First of all, I'm not responsible for other people post. Don't attribute their positions to me.

As for would I like to see children banned from flying? Yes, but it's hardly likely to happen and certainly hasn't happened yet, at least in the US. As for making a judgment regarding an entire class of passengers, that class is parents of young children, not the children. They are the ones who bring on young children who are incapable of exercising volitional control over their behavior.

My argument is simple - rather than arguing for a rather unfair exclusion that most of us agree the airlines will never actually make into policy, someone who knows that air travel always includes the potential for other passengers who are annoying might be better served by preparing in ways within their own control to minimize the annoyance.
I am prepared. There is no way to minimize the annoyance of the humungous lap child that kicked me seat continuously Friday on what was, fortunately, a short flight. There is not way to minimize the annoyance of the ice-pick-in-an-eye of shrieking children and crying babies, both in the terminal and on-board. And before you say, "Noise cancelling headphones or earplugs," noise cancelers don't block human speech (including young human noise), and with ear plugs I can't listen to music, which is how I pass the time on flights. The simple fact remains that it is the parents of disruptive children who impose on everyone else, and not the other way around.

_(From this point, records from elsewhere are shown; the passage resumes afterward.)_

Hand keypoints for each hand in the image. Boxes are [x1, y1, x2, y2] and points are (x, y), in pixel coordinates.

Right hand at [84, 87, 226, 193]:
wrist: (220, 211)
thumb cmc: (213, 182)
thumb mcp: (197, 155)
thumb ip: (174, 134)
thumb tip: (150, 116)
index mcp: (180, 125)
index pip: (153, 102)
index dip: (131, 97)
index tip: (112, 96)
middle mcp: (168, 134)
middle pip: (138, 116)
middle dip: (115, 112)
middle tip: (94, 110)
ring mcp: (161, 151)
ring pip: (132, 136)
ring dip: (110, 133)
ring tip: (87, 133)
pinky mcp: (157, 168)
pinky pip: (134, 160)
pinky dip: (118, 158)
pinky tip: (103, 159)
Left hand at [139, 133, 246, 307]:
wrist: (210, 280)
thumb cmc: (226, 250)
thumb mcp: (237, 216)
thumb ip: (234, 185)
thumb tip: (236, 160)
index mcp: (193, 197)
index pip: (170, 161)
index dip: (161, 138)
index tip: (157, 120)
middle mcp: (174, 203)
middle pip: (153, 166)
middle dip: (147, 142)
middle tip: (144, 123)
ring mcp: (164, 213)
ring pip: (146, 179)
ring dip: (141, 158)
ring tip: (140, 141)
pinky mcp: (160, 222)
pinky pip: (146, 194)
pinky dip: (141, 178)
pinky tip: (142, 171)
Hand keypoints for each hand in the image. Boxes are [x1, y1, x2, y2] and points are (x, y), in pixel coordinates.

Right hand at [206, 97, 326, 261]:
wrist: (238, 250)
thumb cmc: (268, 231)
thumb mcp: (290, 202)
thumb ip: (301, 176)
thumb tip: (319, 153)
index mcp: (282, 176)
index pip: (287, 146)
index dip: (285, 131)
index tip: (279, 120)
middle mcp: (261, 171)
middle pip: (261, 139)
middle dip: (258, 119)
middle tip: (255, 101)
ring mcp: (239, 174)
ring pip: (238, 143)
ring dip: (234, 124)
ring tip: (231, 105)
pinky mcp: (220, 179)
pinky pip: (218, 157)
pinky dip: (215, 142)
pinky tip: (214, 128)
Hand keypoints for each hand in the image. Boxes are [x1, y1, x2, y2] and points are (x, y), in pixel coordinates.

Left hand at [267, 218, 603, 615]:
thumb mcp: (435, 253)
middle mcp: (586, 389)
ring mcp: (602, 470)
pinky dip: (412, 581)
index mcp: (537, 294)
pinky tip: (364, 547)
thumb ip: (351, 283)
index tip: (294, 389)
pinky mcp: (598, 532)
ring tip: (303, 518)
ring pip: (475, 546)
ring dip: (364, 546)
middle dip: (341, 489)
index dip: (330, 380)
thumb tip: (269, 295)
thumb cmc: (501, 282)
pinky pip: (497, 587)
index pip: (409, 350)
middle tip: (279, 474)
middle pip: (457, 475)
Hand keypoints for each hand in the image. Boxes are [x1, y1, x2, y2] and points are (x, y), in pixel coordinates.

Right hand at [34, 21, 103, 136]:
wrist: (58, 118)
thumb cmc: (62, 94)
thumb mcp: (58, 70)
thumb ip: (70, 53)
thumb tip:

No one says, "ignore the belligerent drunk." I can't imagine why anyone thinks, "ignore disruptive children" is any more appropriate.

What you're still missing the point on is that YOU are being painfully inconsiderate by suggesting that parents who bring their children on flights are ignorant of the impact they have on those around them.
They're not ignorant of the impact on others. They just don't care. How would you feel about the belligerent drunk who says, "I'm know I'm a disruptive a$$hole when I drink, and I'm really aware of the impact it has on others. But I'll drink to excess anyway."

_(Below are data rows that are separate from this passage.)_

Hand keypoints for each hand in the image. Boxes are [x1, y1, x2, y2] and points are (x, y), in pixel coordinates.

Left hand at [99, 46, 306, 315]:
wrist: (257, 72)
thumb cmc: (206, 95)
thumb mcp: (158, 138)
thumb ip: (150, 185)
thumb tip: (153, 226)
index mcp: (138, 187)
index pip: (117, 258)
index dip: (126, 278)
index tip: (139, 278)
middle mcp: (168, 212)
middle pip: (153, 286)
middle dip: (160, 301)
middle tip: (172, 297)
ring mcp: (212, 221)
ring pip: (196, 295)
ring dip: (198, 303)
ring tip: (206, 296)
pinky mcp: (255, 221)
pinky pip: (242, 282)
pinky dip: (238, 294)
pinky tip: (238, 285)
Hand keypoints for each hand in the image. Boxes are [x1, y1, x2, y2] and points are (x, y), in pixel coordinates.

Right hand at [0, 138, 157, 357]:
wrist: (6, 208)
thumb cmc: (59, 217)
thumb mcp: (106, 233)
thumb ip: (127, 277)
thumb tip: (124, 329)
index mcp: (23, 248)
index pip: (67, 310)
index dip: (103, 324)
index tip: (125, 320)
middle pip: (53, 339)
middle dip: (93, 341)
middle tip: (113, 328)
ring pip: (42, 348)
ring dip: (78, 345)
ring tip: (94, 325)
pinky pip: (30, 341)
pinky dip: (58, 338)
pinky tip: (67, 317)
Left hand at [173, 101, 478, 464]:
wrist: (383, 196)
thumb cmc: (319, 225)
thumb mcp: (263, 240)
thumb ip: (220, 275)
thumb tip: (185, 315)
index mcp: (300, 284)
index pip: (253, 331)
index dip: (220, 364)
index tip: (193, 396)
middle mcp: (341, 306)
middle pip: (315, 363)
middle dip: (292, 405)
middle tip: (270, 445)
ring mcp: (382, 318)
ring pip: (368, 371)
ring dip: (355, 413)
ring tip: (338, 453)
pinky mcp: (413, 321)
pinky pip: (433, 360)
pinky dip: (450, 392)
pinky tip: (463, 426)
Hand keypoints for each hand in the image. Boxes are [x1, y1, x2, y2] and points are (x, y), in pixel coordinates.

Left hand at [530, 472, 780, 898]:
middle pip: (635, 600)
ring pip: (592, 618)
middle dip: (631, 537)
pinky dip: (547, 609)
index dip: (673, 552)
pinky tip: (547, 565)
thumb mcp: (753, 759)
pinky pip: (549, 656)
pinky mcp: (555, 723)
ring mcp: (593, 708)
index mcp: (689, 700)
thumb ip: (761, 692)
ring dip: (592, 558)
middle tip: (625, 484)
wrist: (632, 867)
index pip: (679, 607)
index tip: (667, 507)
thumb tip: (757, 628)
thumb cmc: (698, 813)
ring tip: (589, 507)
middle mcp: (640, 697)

Rather, most parents I know are painfully aware of this, and as a result often choose to drive to destinations when they can - spending days stuck in a car just to get to the beach for a weekend or something similar.
That is EXACTLY what my parents did. I didn't set foot on a plane until I was 8 years old. Somehow, we managed to take vacations, see relatives, etc. This was also back when people dressed up to fly and the only air rage ever seen was Bill Shatner's episode on The Twilight Zone.

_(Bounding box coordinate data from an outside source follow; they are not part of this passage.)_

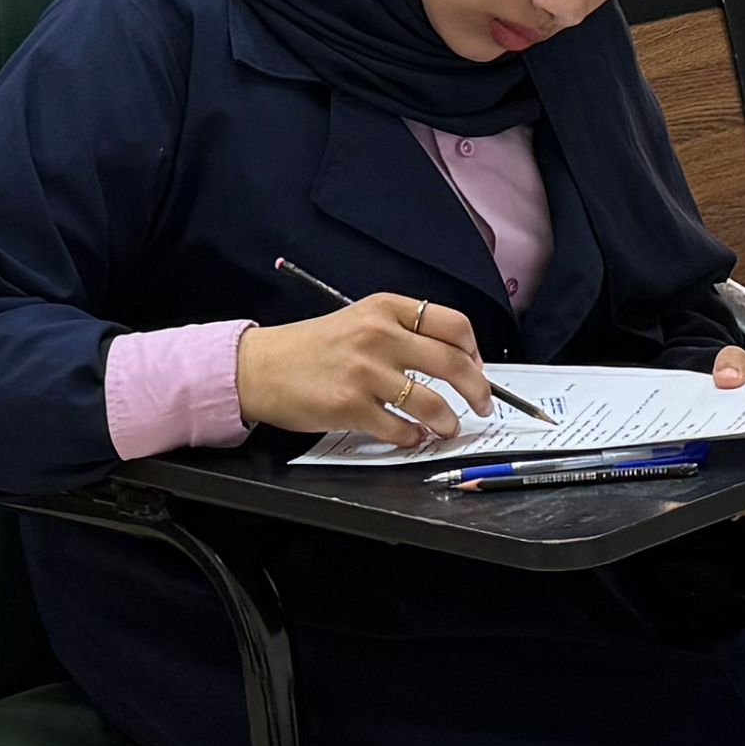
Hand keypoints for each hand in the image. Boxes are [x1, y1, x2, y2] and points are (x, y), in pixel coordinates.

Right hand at [236, 291, 494, 449]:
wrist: (260, 366)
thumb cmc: (312, 347)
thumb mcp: (359, 320)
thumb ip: (402, 332)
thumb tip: (453, 361)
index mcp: (386, 308)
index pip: (453, 324)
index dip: (474, 350)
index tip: (477, 367)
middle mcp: (379, 335)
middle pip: (453, 363)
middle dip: (478, 390)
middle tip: (484, 405)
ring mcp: (365, 371)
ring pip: (432, 402)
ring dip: (448, 422)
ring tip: (447, 428)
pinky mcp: (350, 406)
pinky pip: (399, 427)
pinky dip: (413, 437)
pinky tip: (411, 436)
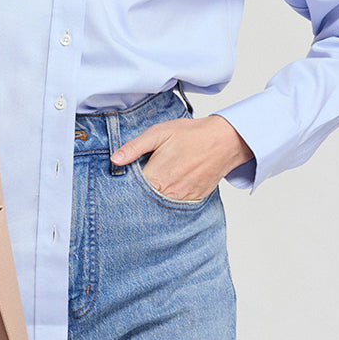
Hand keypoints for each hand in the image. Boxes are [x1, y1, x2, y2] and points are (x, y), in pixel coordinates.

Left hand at [110, 114, 253, 200]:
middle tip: (141, 181)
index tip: (122, 180)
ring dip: (155, 197)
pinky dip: (170, 199)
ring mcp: (182, 199)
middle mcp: (168, 193)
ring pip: (160, 205)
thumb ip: (134, 147)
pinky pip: (176, 205)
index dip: (125, 185)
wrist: (224, 141)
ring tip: (156, 183)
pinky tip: (170, 187)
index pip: (131, 190)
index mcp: (155, 177)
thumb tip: (114, 159)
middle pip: (144, 200)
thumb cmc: (191, 134)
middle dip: (139, 193)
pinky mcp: (194, 201)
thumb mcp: (158, 133)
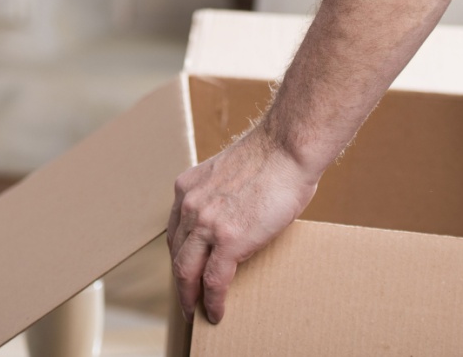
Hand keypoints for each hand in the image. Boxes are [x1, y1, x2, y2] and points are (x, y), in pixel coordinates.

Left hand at [167, 124, 319, 325]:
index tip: (184, 269)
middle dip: (179, 281)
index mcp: (188, 187)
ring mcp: (206, 223)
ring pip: (187, 271)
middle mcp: (190, 204)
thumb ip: (220, 197)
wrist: (287, 149)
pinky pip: (213, 280)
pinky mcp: (228, 240)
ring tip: (196, 312)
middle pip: (177, 253)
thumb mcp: (229, 174)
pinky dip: (213, 301)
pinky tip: (216, 312)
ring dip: (190, 297)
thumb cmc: (272, 158)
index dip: (179, 255)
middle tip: (185, 299)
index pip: (175, 231)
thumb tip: (233, 222)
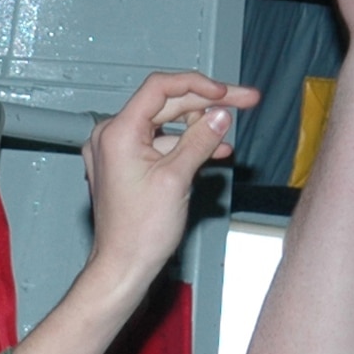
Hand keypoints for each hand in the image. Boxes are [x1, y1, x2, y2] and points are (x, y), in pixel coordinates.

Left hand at [79, 70, 259, 298]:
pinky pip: (157, 144)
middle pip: (165, 104)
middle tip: (242, 102)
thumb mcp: (177, 179)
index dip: (198, 86)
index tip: (226, 93)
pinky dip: (182, 146)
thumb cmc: (138, 234)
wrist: (123, 267)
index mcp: (117, 132)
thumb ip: (200, 140)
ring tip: (226, 135)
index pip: (161, 88)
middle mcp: (111, 136)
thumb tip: (220, 115)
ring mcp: (116, 151)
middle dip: (205, 105)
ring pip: (164, 124)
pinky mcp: (124, 165)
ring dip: (197, 128)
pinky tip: (210, 151)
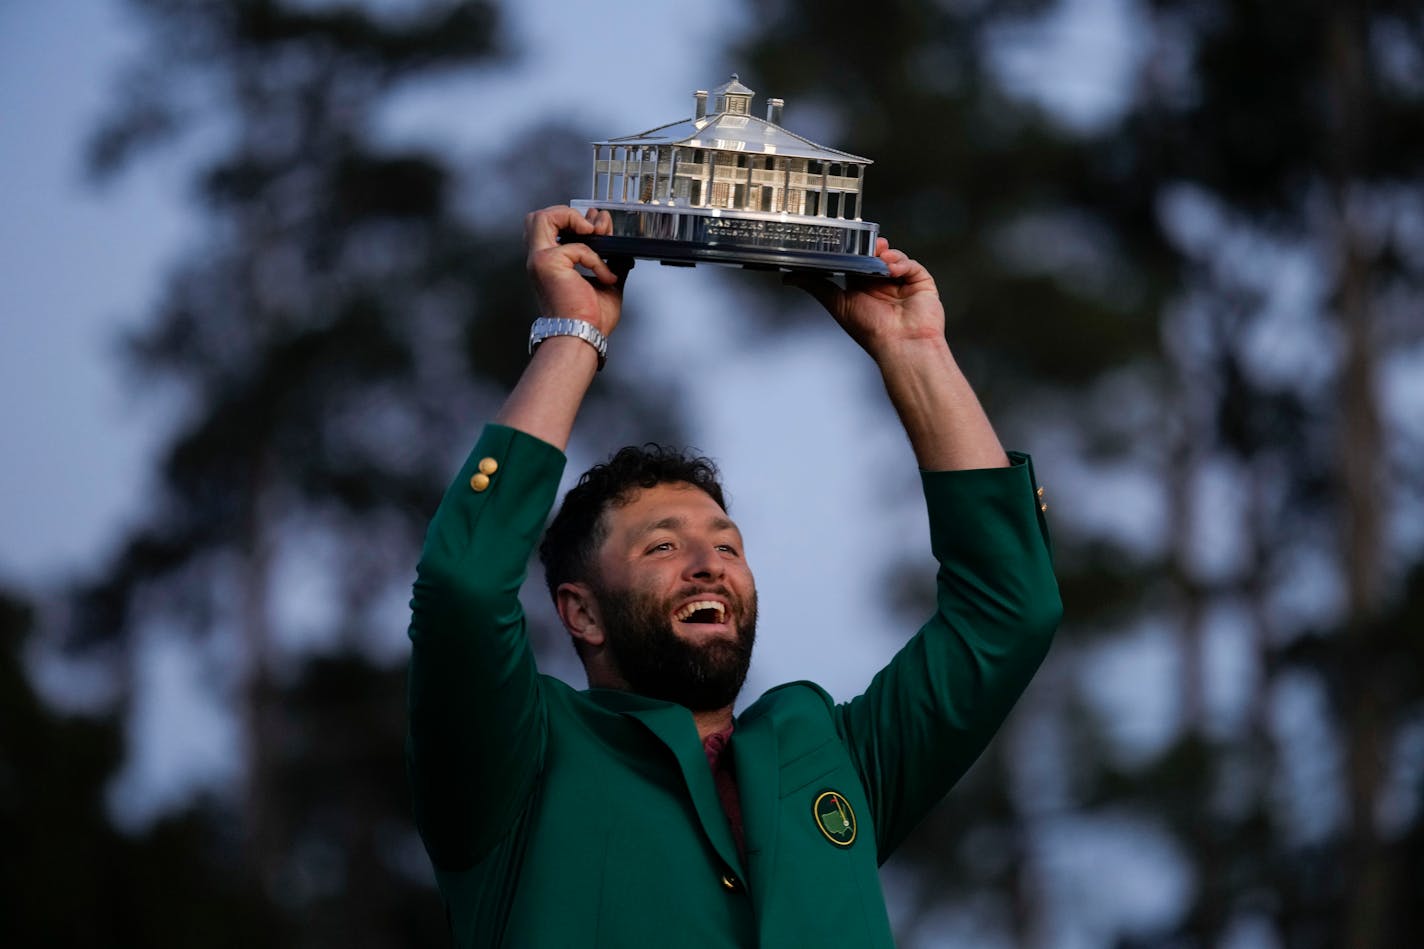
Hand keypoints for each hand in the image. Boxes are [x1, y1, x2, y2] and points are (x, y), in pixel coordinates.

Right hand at [525, 206, 633, 335]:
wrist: (583, 337)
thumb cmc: (590, 319)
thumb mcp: (605, 281)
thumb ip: (608, 260)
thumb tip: (617, 243)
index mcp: (549, 265)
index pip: (549, 227)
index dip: (573, 219)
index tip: (598, 224)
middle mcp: (539, 261)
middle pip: (537, 217)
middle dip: (567, 213)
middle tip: (591, 227)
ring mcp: (540, 260)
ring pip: (541, 217)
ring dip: (572, 219)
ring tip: (594, 234)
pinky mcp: (548, 263)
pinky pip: (578, 246)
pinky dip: (596, 258)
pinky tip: (606, 276)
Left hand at [787, 238, 945, 360]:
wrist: (900, 344)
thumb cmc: (870, 330)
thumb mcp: (837, 304)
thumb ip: (816, 286)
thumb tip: (789, 277)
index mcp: (863, 289)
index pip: (858, 262)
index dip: (854, 251)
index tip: (848, 240)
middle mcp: (882, 285)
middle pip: (877, 256)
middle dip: (872, 248)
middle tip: (869, 244)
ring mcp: (902, 284)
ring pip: (894, 257)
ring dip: (887, 254)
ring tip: (881, 256)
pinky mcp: (920, 283)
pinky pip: (911, 265)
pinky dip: (902, 262)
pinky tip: (893, 268)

Perhaps YOU should consider that for every dozen families doing that, there's going to be one you encounter on a plane that is going overseas for some reason, or needs to get somewhere and back quickly due to an emergency or work constraints, or any number of other reasons.
I do consider that. I always accommodate people, with or without children, flying for emergencies, and also parents who have adopted children overseas and are bringing them home, etc. I do not, however, believe that emergencies are 1 in 12 of disruptive families -- probably more like 1 in 100.

Trust me, those folks don't want to have to put up with the looks people like you give them any more than you want to put up with the possibility that some kid may make some noise for a little while within your shared metal tube.
Sorry, but I do not equate having to put with the glares of irritated with passengers, with those passengers having to experience the cause of the irritation. Going back to the belligerent drunk analogy, I'm sure he feels pretty bad the following day.

That doesn't remove the fact that they need to get somewhere at a certain time, just like the rest of us, and they should be able to do just that if they are willing to pay for it.
And they can do it. However, as I said, that doesn't mean I'm not going to regard those parents who bring disruptive children on board as selfish and inconsiderate. Just because someone CAN do something doesn't mean they SHOULD do it.

And all that is even before I get to the point about how these families shouldn't need to justify their air travel by situations where an emergency or schedule demands it - it's also perfectly okay for them to fly, y'know, just because they WANT to.
As I said, emergencies are emergencies and I always always lend a hand to my fellow human beings in an emergency. As for it being okay to engage in discretionary flying with children, I respectfully disagree. It's allowed; it's not okay.

In any event, I think you for a thoughtful and respectful discussion. All too often these discussions turn ugly with name-calling on both sides. I appreciate your perspective and the way you've presented it.